» **WORK ITEM**:
Reproduce the data below, substituting "USDC" for every occurrence of "USDT" and leaving everything else unchanged.

Stored records:
---*---

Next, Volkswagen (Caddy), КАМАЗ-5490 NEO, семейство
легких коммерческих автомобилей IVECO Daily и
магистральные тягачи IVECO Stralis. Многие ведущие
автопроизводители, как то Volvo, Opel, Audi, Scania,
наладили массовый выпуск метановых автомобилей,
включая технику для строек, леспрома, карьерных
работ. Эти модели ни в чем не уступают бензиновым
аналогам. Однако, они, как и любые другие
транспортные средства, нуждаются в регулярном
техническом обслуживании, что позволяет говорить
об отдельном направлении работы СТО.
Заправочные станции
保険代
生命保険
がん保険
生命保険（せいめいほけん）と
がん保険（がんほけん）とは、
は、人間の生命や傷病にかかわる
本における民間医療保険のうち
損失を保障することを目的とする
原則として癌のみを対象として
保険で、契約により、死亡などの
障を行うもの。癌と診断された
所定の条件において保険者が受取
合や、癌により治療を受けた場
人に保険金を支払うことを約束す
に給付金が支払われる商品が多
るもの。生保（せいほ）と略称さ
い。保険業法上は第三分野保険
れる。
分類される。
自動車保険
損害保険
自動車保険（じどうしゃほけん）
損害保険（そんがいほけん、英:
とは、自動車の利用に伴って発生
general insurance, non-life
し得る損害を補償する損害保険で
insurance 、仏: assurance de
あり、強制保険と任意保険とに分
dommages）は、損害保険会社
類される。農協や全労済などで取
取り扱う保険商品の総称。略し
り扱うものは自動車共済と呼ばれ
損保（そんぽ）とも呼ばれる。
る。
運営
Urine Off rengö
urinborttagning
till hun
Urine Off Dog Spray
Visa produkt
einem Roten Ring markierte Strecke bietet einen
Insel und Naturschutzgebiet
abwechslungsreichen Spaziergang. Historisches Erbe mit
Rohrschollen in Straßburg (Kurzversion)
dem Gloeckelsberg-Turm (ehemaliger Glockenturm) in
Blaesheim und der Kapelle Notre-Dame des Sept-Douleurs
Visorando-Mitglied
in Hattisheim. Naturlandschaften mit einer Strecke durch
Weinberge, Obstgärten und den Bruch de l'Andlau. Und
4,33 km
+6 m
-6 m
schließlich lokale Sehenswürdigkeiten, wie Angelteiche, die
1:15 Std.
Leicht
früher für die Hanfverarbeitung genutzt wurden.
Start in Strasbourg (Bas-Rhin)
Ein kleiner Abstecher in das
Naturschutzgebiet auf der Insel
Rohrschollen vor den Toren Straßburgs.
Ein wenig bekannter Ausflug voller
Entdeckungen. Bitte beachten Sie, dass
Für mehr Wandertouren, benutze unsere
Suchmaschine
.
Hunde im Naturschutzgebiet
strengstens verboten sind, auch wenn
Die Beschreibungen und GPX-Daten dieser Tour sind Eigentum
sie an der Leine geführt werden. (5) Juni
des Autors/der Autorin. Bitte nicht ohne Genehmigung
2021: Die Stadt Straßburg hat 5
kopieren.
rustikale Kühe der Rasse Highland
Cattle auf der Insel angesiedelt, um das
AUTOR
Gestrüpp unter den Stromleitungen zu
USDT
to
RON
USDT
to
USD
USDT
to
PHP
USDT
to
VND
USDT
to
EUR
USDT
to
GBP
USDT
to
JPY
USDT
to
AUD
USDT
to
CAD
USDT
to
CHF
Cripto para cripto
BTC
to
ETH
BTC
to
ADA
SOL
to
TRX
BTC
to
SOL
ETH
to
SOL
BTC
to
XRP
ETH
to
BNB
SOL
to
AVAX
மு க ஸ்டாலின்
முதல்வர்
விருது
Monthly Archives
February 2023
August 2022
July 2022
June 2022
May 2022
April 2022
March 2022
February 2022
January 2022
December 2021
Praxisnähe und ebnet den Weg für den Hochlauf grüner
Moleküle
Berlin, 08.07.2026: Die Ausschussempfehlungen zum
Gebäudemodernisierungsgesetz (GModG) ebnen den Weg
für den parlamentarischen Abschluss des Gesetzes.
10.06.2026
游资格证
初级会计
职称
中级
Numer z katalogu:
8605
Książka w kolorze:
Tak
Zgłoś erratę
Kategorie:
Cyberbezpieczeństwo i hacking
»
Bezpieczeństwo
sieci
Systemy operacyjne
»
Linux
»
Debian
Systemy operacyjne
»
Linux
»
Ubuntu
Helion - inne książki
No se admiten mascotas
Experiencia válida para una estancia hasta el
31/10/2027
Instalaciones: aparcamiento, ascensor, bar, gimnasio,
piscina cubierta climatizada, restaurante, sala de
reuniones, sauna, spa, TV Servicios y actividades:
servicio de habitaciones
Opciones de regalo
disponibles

---*---

» **YOUR SOLUTION**:
Next, Volkswagen (Caddy), КАМАЗ-5490 NEO, семейство
легких коммерческих автомобилей IVECO Daily и
магистральные тягачи IVECO Stralis. Многие ведущие
автопроизводители, как то Volvo, Opel, Audi, Scania,
наладили массовый выпуск метановых автомобилей,
включая технику для строек, леспрома, карьерных
работ. Эти модели ни в чем не уступают бензиновым
аналогам. Однако, они, как и любые другие
транспортные средства, нуждаются в регулярном
техническом обслуживании, что позволяет говорить
об отдельном направлении работы СТО.
Заправочные станции
保険代
生命保険
がん保険
生命保険（せいめいほけん）と
がん保険（がんほけん）とは、
は、人間の生命や傷病にかかわる
本における民間医療保険のうち
損失を保障することを目的とする
原則として癌のみを対象として
保険で、契約により、死亡などの
障を行うもの。癌と診断された
所定の条件において保険者が受取
合や、癌により治療を受けた場
人に保険金を支払うことを約束す
に給付金が支払われる商品が多
るもの。生保（せいほ）と略称さ
い。保険業法上は第三分野保険
れる。
分類される。
自動車保険
損害保険
自動車保険（じどうしゃほけん）
損害保険（そんがいほけん、英:
とは、自動車の利用に伴って発生
general insurance, non-life
し得る損害を補償する損害保険で
insurance 、仏: assurance de
あり、強制保険と任意保険とに分
dommages）は、損害保険会社
類される。農協や全労済などで取
取り扱う保険商品の総称。略し
り扱うものは自動車共済と呼ばれ
損保（そんぽ）とも呼ばれる。
る。
運営
Urine Off rengö
urinborttagning
till hun
Urine Off Dog Spray
Visa produkt
einem Roten Ring markierte Strecke bietet einen
Insel und Naturschutzgebiet
abwechslungsreichen Spaziergang. Historisches Erbe mit
Rohrschollen in Straßburg (Kurzversion)
dem Gloeckelsberg-Turm (ehemaliger Glockenturm) in
Blaesheim und der Kapelle Notre-Dame des Sept-Douleurs
Visorando-Mitglied
in Hattisheim. Naturlandschaften mit einer Strecke durch
Weinberge, Obstgärten und den Bruch de l'Andlau. Und
4,33 km
+6 m
-6 m
schließlich lokale Sehenswürdigkeiten, wie Angelteiche, die
1:15 Std.
Leicht
früher für die Hanfverarbeitung genutzt wurden.
Start in Strasbourg (Bas-Rhin)
Ein kleiner Abstecher in das
Naturschutzgebiet auf der Insel
Rohrschollen vor den Toren Straßburgs.
Ein wenig bekannter Ausflug voller
Entdeckungen. Bitte beachten Sie, dass
Für mehr Wandertouren, benutze unsere
Suchmaschine
.
Hunde im Naturschutzgebiet
strengstens verboten sind, auch wenn
Die Beschreibungen und GPX-Daten dieser Tour sind Eigentum
sie an der Leine geführt werden. (5) Juni
des Autors/der Autorin. Bitte nicht ohne Genehmigung
2021: Die Stadt Straßburg hat 5
kopieren.
rustikale Kühe der Rasse Highland
Cattle auf der Insel angesiedelt, um das
AUTOR
Gestrüpp unter den Stromleitungen zu
USDC
to
RON
USDC
to
USD
USDC
to
PHP
USDC
to
VND
USDC
to
EUR
USDC
to
GBP
USDC
to
JPY
USDC
to
AUD
USDC
to
CAD
USDC
to
CHF
Cripto para cripto
BTC
to
ETH
BTC
to
ADA
SOL
to
TRX
BTC
to
SOL
ETH
to
SOL
BTC
to
XRP
ETH
to
BNB
SOL
to
AVAX
மு க ஸ்டாலின்
முதல்வர்
விருது
Monthly Archives
February 2023
August 2022
July 2022
June 2022
May 2022
April 2022
March 2022
February 2022
January 2022
December 2021
Praxisnähe und ebnet den Weg für den Hochlauf grüner
Moleküle
Berlin, 08.07.2026: Die Ausschussempfehlungen zum
Gebäudemodernisierungsgesetz (GModG) ebnen den Weg
für den parlamentarischen Abschluss des Gesetzes.
10.06.2026
游资格证
初级会计
职称
中级
Numer z katalogu:
8605
Książka w kolorze:
Tak
Zgłoś erratę
Kategorie:
Cyberbezpieczeństwo i hacking
»
Bezpieczeństwo
sieci
Systemy operacyjne
»
Linux
»
Debian
Systemy operacyjne
»
Linux
»
Ubuntu
Helion - inne książki
No se admiten mascotas
Experiencia válida para una estancia hasta el
31/10/2027
Instalaciones: aparcamiento, ascensor, bar, gimnasio,
piscina cubierta climatizada, restaurante, sala de
reuniones, sauna, spa, TV Servicios y actividades:
servicio de habitaciones
Opciones de regalo
disponibles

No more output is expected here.